Colin Arendse, Wynberg
Mayco member, Benedicta van Minnen’s response to my letter about the Parkwood evictions is incorrect.
When the City evicted the homeless people twice before February 23 this year, it was indeed done without an eviction order.
The interdict that the City refers to and which was granted on February 26 is not an eviction order as contemplated in terms of the Prevention of Illegal Eviction from and Unlawful Occupation of Land Act. The interdict was granted to prevent other persons from occupying the unused land after it had already been occupied three days earlier. The evictions by the City prior to February 26 were done illegally without an eviction order which is why High Court Judge Lesley Weinkove, when making an order on September 6 specifically stated “until such time that there is a subsequent court order in respect of the current occupiers…” (paragraph 1, page 2 of High Court case No. 3340/2016). In terms of the law, one cannot evict first and then apply for permission to the court afterwards to rubber stamp the illegal eviction.

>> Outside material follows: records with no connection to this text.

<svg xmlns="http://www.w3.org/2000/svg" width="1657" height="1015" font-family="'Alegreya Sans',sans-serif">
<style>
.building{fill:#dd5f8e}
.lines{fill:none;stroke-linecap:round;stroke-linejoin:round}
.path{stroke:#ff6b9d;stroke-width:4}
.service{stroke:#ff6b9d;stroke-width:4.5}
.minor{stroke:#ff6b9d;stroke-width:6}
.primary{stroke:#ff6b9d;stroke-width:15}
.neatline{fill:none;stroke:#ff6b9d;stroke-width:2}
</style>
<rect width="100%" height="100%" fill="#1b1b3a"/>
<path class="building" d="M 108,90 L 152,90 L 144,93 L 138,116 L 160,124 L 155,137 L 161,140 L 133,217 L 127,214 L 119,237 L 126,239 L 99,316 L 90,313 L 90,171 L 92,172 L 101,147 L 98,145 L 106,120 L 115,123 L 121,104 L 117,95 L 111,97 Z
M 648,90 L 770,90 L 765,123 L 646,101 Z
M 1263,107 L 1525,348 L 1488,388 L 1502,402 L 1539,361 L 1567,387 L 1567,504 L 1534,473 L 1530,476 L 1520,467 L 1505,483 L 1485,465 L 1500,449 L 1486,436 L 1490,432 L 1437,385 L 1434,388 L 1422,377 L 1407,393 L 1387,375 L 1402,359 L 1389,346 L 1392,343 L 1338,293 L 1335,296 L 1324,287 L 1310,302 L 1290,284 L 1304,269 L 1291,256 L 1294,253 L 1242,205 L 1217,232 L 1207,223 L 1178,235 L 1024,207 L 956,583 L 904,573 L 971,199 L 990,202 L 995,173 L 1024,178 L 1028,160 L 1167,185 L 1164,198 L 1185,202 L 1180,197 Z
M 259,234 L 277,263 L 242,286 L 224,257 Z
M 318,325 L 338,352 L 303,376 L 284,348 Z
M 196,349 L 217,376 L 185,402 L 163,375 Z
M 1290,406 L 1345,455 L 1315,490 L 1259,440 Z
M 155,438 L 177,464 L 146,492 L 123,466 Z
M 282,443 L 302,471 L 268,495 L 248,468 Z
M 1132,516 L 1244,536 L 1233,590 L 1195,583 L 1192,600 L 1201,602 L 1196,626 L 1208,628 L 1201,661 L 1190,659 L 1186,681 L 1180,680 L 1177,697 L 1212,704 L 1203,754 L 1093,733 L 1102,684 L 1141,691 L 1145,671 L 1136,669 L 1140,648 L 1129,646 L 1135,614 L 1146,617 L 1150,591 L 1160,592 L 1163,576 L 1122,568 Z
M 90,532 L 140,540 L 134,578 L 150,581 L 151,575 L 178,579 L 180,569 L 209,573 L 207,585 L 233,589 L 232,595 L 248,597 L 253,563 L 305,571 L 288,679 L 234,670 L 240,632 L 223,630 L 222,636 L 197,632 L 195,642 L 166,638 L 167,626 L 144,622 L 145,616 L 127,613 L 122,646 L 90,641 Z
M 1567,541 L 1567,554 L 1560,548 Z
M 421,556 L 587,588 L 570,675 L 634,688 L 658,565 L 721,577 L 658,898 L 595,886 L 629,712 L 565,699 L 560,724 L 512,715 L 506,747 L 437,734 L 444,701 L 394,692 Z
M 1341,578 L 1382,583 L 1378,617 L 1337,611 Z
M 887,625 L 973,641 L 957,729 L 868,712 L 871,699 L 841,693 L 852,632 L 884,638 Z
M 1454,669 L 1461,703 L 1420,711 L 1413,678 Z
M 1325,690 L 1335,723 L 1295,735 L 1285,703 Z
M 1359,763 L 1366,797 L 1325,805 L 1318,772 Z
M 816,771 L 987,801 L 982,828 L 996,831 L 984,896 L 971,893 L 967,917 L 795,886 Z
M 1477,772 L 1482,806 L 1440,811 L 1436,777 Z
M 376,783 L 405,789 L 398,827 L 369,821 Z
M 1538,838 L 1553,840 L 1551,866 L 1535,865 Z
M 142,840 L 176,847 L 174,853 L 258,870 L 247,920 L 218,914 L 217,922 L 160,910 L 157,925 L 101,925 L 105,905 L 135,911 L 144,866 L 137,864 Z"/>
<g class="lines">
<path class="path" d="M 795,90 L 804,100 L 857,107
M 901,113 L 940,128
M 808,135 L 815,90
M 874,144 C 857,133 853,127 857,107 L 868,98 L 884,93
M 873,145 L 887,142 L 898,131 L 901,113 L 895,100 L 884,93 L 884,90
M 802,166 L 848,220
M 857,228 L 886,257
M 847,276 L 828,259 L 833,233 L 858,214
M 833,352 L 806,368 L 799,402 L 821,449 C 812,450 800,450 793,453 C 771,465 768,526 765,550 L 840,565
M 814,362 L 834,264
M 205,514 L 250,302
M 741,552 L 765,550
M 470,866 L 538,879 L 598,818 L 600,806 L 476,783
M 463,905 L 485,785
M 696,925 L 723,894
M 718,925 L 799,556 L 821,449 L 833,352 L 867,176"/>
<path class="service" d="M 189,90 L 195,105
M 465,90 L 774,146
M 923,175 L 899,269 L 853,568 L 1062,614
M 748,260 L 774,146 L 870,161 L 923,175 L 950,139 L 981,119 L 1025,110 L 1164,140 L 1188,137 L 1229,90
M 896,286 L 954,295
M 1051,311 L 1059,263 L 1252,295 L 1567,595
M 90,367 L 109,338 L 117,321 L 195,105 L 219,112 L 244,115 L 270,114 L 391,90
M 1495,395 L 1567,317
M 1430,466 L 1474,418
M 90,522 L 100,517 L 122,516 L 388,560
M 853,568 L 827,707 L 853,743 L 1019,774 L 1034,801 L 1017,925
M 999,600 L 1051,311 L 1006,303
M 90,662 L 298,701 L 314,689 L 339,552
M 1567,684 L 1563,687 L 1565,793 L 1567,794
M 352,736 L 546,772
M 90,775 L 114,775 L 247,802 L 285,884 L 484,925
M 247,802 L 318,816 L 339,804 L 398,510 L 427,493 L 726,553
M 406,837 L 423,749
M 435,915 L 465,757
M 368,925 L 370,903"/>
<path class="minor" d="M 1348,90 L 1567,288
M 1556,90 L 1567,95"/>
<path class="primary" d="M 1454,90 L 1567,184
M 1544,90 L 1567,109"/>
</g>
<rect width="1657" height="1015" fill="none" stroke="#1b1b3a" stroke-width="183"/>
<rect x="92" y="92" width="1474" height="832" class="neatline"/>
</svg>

The High Court Interdict effectively means that the City must go back to
court to obtain a legal eviction order as required in terms of Section 26(3) of our country’s Constitution which states “no one may be evicted from their home, or have their home demolished, without an order of court made after considering all the relevant circumstances. No legislation may permit arbitrary evictions”.
The victims of Parkwood will contest any eviction proceedings through their legal team as they wait for the City to give effect to the rest of their basic rights, including but not limited to, housing, water and adequate sanitation for the 47 families.